PhD

Jennifer Thomas

Co-Director, MGA Eating Disorders Clinical & Research Program; Associate Professor of Psychiatry, Harvard Medical School

Bio Dr. Jennifer Thomas is the Co-director of the Eating Disorders Clinical and Research Program at Massachusetts General Hospital, and an Associate Professor of Psychology in the Department of Psychiatry at Harvard Medical School. Dr. Thomas’s research focuses on atypical eating disorders, as described in her books Almost Anorexic: Is My (or My Loved One’s) Relationship with Food a Problem? and Cognitive-Behavioral Therapy for Avoidant/Restrictive Food Intake Disorder: Children, Adolescents, and Adults. She is currently the principal investigator on several studies investigating the neurobiology and treatment of avoidant/restrictive food intake disorder, funded by the U.S. National Institute of Mental Health and private foundations.  She is the author or co-author of more than 100 scientific publications.

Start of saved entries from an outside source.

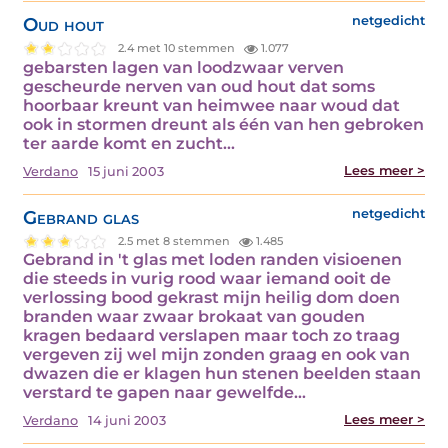
Oud hout
netgedicht
2.4 met 10 stemmen
1.077
gebarsten lagen van loodzwaar verven
gescheurde nerven van oud hout dat soms
hoorbaar kreunt van heimwee naar woud dat
ook in stormen dreunt als één van hen gebroken
ter aarde komt en zucht…
Lees meer >
Verdano
15 juni 2003
Gebrand glas
netgedicht
2.5 met 8 stemmen
1.485
Gebrand in 't glas met loden randen visioenen
die steeds in vurig rood waar iemand ooit de
verlossing bood gekrast mijn heilig dom doen
branden waar zwaar brokaat van gouden
kragen bedaard verslapen maar toch zo traag
vergeven zij wel mijn zonden graag en ook van
dwazen die er klagen hun stenen beelden staan
verstard te gapen naar gewelfde…
Lees meer >
Verdano
14 juni 2003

She is also the Director of Annual Meetings for the Academy for Eating Disorders and an Associate Editor for the International Journal of Eating Disorders.

Keynote Presentation Cognitive-behavioral therapy for avoidant/restrictive food intake disorder

About the Presentation Avoidant/Restrictive Food Intake Disorder (ARFID) was recently added to the Feeding and Eating Disorders section of DSM-5 to describe children, adolescents, and adults who cannot meet their nutritional needs, typically because of sensory sensitivity, fear of aversive consequences, and/or apparent lack of interest in eating or food. Although there is a robust literature on pediatric feeding disorders in very young children, ARFID itself is so new that there is currently no evidence-based treatment for older children, adolescents or adults.  This will fill an important gap for our colleagues who are already seeing such patients in clinical practice by providing specialized training in a new form of cognitive-behavioral therapy for ARFID (CBT-AR) that we have developed and refined at Massachusetts General Hospital. Early data from our efficacy study indicate that, on average, patients who receive CBT-AR add 19 novel foods, gain 11 lbs (if underweight), and significantly reduce food neophobia after treatment completion. This interactive presentation will include a brief description of the rationale for and goals of CBT-AR; detailed case examples drawn from a heterogeneous group of patients who have benefitted from this treatment; critical choice points for tailoring CBT-AR to the presenting patient; and demonstration of CBT-AR techniques across the four stages of this flexible, modular treatment. The material will be drawn from clinical practice as well as Dr. Thomas’s recently published book Cognitive-Behavioral Therapy for Avoidant/Restrictive Food Intake Disorder: Children, Adolescents, and Adults (Cambridge University Press, 2019).